■ EXERCISE
Could you echo, word for word, the rows starting with the line containing "text Download pspkvm-bin-x.x.x-150.zip" and ending with the line containing "1303, 1122, 1330]", including both of those lines?

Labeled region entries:
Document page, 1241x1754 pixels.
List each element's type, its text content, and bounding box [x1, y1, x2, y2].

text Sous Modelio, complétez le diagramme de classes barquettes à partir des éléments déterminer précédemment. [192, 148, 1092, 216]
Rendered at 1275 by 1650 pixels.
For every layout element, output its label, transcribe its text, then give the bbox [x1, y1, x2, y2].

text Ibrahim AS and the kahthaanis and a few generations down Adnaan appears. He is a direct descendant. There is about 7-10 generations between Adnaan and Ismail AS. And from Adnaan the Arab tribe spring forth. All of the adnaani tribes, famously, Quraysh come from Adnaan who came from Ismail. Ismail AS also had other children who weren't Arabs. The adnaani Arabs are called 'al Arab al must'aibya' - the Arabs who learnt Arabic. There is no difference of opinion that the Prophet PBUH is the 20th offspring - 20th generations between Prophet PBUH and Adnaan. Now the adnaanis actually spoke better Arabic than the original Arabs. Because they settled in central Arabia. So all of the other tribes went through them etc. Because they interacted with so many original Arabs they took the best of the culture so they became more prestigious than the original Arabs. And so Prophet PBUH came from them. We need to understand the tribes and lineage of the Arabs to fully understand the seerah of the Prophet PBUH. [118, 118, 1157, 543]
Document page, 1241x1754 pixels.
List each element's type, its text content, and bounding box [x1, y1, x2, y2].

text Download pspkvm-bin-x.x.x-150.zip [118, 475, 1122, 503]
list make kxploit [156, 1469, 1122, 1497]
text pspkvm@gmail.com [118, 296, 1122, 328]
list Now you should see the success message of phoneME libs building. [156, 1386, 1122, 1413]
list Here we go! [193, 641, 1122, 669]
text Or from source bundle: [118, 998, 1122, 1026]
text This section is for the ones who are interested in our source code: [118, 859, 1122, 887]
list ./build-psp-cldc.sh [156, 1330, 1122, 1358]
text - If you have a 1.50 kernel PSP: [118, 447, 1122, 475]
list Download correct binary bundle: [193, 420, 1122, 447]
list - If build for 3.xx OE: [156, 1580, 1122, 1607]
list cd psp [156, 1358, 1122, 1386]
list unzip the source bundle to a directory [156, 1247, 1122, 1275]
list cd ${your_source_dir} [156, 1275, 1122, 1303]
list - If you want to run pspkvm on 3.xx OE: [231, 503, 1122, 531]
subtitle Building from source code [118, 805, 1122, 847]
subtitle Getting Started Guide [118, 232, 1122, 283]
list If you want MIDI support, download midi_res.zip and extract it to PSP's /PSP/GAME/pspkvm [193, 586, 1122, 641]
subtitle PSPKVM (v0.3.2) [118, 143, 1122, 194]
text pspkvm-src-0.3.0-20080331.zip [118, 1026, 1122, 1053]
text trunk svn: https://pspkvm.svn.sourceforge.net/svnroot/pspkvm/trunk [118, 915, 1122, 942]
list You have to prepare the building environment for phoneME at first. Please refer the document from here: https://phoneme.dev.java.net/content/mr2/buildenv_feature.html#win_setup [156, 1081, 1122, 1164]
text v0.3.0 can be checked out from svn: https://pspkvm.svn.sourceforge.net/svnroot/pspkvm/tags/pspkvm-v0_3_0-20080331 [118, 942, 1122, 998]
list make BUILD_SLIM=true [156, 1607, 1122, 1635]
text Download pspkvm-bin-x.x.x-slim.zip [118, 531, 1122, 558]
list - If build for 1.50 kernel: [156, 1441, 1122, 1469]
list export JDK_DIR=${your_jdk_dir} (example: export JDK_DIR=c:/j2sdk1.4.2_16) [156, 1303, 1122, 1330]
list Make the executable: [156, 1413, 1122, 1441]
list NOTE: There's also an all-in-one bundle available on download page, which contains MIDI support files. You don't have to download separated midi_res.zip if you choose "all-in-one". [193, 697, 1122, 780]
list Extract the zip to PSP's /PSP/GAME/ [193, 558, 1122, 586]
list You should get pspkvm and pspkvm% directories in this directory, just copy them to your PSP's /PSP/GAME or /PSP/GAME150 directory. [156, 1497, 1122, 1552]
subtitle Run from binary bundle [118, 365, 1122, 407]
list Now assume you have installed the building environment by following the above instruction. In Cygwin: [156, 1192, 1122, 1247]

■ ANSWER FOR THIS EXERCISE
text Download pspkvm-bin-x.x.x-150.zip [118, 475, 1122, 503]
list make kxploit [156, 1469, 1122, 1497]
text pspkvm@gmail.com [118, 296, 1122, 328]
list Now you should see the success message of phoneME libs building. [156, 1386, 1122, 1413]
list Here we go! [193, 641, 1122, 669]
text Or from source bundle: [118, 998, 1122, 1026]
text This section is for the ones who are interested in our source code: [118, 859, 1122, 887]
list ./build-psp-cldc.sh [156, 1330, 1122, 1358]
text - If you have a 1.50 kernel PSP: [118, 447, 1122, 475]
list Download correct binary bundle: [193, 420, 1122, 447]
list - If build for 3.xx OE: [156, 1580, 1122, 1607]
list cd psp [156, 1358, 1122, 1386]
list unzip the source bundle to a directory [156, 1247, 1122, 1275]
list cd ${your_source_dir} [156, 1275, 1122, 1303]
list - If you want to run pspkvm on 3.xx OE: [231, 503, 1122, 531]
subtitle Building from source code [118, 805, 1122, 847]
subtitle Getting Started Guide [118, 232, 1122, 283]
list If you want MIDI support, download midi_res.zip and extract it to PSP's /PSP/GAME/pspkvm [193, 586, 1122, 641]
subtitle PSPKVM (v0.3.2) [118, 143, 1122, 194]
text pspkvm-src-0.3.0-20080331.zip [118, 1026, 1122, 1053]
text trunk svn: https://pspkvm.svn.sourceforge.net/svnroot/pspkvm/trunk [118, 915, 1122, 942]
list You have to prepare the building environment for phoneME at first. Please refer the document from here: https://phoneme.dev.java.net/content/mr2/buildenv_feature.html#win_setup [156, 1081, 1122, 1164]
text v0.3.0 can be checked out from svn: https://pspkvm.svn.sourceforge.net/svnroot/pspkvm/tags/pspkvm-v0_3_0-20080331 [118, 942, 1122, 998]
list make BUILD_SLIM=true [156, 1607, 1122, 1635]
text Download pspkvm-bin-x.x.x-slim.zip [118, 531, 1122, 558]
list - If build for 1.50 kernel: [156, 1441, 1122, 1469]
list export JDK_DIR=${your_jdk_dir} (example: export JDK_DIR=c:/j2sdk1.4.2_16) [156, 1303, 1122, 1330]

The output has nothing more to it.